Search code examples
pythonnumpymatplotlibstatisticsprobability

How to compute and plot the pdf from the empirical cdf?


I have two numpy arrays, one is an array of x values and the other an array of y values and together they give me the empirical cdf. E.g.:

plt.plot(xvalues, yvalues)
plt.show()

I assume the data needs to be smoothed somehow in order to give a smooth pdf.

enter image description here

I would like to plot the pdf. How can I do that?

The raw data is at: http://dpaste.com/1HVK5DR .


Solution

  • There are two main problems: Your data seems to be quite noisy, and it is not equally spaced: The points at the low end are sampled quite densly, while the ponts at the high end are sampled quite sparsely. This can cause numerical issues.

    So first I suggest resampling the data using a linear interpolation to get equaly spaced samples: (Note that all the snippets appended to eachother form the content of one python file.)

    import matplotlib.pyplot as plt
    import numpy as np
    from data import xvalues, yvalues #load data from file
    
    
    print("#datapoints: {}".format(len(xvalues)))
    #don't use every point if your computer is not very fast
    xv = np.array(xvalues)[::5]
    yv = np.array(yvalues)[::5]
    
    #interpolate to have evenly space data
    xi = np.linspace(xv.min(), xv.max(), 400)
    yi = np.interp(xi, xv, yv)
    

    Then, to smoothen the data, I suggest performing a RBF regression (=using an "RBF Network"). The idea is fiting a curve of the form

     c(t) = sum a(i) * phi(t - x(i))    #(not part of the program)
    

    where phi is some radial basis function. (In theory we could use any functions.) To have a very smooth result I choose a very smooth function, namely a gaussian: phi(x) = exp( - x^2/sigma^2) where sigma is yet to be determined. The x(i) are just some nodes that we can define. If we have a smooth function, we just need a few nodes. The number of nodes also determines how much computation needs to be done. The a(i) are the coefficients we can optimize to get the best fit. In this case I just use a least squares approach.
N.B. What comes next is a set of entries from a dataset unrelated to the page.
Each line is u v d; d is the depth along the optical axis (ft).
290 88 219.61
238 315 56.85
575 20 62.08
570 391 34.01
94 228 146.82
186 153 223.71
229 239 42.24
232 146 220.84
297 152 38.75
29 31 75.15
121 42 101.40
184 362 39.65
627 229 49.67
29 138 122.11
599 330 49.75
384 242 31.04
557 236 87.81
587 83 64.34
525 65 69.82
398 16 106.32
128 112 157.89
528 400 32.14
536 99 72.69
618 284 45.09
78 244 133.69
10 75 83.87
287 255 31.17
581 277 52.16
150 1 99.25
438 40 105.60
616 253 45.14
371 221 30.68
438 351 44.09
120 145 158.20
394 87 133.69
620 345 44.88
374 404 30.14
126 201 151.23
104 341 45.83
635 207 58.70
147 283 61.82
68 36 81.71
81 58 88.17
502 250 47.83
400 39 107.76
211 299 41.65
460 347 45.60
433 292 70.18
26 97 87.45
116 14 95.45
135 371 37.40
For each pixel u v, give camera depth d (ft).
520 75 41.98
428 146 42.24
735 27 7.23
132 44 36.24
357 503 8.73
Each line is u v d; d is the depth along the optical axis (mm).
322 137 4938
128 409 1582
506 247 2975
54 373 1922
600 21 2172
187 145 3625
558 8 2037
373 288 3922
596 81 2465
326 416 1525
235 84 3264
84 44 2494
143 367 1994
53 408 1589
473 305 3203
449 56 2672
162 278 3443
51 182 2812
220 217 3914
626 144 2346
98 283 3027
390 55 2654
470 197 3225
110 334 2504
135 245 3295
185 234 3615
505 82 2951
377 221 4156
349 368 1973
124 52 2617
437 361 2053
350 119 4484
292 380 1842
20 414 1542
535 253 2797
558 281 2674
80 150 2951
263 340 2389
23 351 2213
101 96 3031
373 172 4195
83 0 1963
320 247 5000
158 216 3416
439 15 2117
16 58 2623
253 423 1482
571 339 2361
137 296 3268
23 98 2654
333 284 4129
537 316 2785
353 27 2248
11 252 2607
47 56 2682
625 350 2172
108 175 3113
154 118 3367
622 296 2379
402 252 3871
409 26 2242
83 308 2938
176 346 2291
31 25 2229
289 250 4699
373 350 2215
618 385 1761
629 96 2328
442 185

    Note that IF we can write a function in the form above, it is very easy to compute the derivative, it is just

     c(t) = sum a(i) * phi'(t - x(i))
    

    where phi' is the derivative of phi. #(not part of the program)

    Regarding sigma: It is usually a good idea to choose it as a multiple of the step between the nodes we chose. The greater we choose sigma, the smoother the resulting function gets.

    #set up rbf network
    rbf_nodes = xv[::50][None, :]#use a subset of the x-values as rbf nodes
    print("#rbfs: {}".format(rbf_nodes.shape[1]))
    #estimate width of kernels:
    sigma = 20  #greater = smoother, this is the primary parameter to play with
    sigma *= np.max(np.abs(rbf_nodes[0,1:]-rbf_nodes[0,:-1]))
    
    
    # kernel & derivative
    rbf = lambda r:1/(1+(r/sigma)**2)
    Drbf = lambda r: -2*r*sigma**2/(sigma**2 + r**2)**2
    
    #compute coefficients of rbf network
    r = np.abs(xi[:, None]-rbf_nodes)
    A = rbf(r)
    coeffs = np.linalg.lstsq(A, yi, rcond=None)[0]
    print(coeffs)
    
    #evaluate rbf network
    N=1000
    xe = np.linspace(xi.min(), xi.max(), N)
    Ae = rbf(xe[:, None] - rbf_nodes)
    ye = Ae @ coeffs
    
    
    #evaluate derivative
    N=1000
    xd = np.linspace(xi.min(), xi.max(), N)
    Bd = Drbf(xe[:, None] - rbf_nodes)
    yd = Bd @ coeffs
    
    
    fig,ax = plt.subplots()
    ax2 = ax.twinx()
    
    ax.plot(xv, yv, '-')
    ax.plot(xi, yi, '-')
    ax.plot(xe, ye, ':')
    
    ax2.plot(xd, yd, '-')
    
    fig.savefig('graph.png')
    print('done')
    
    

    enter image description here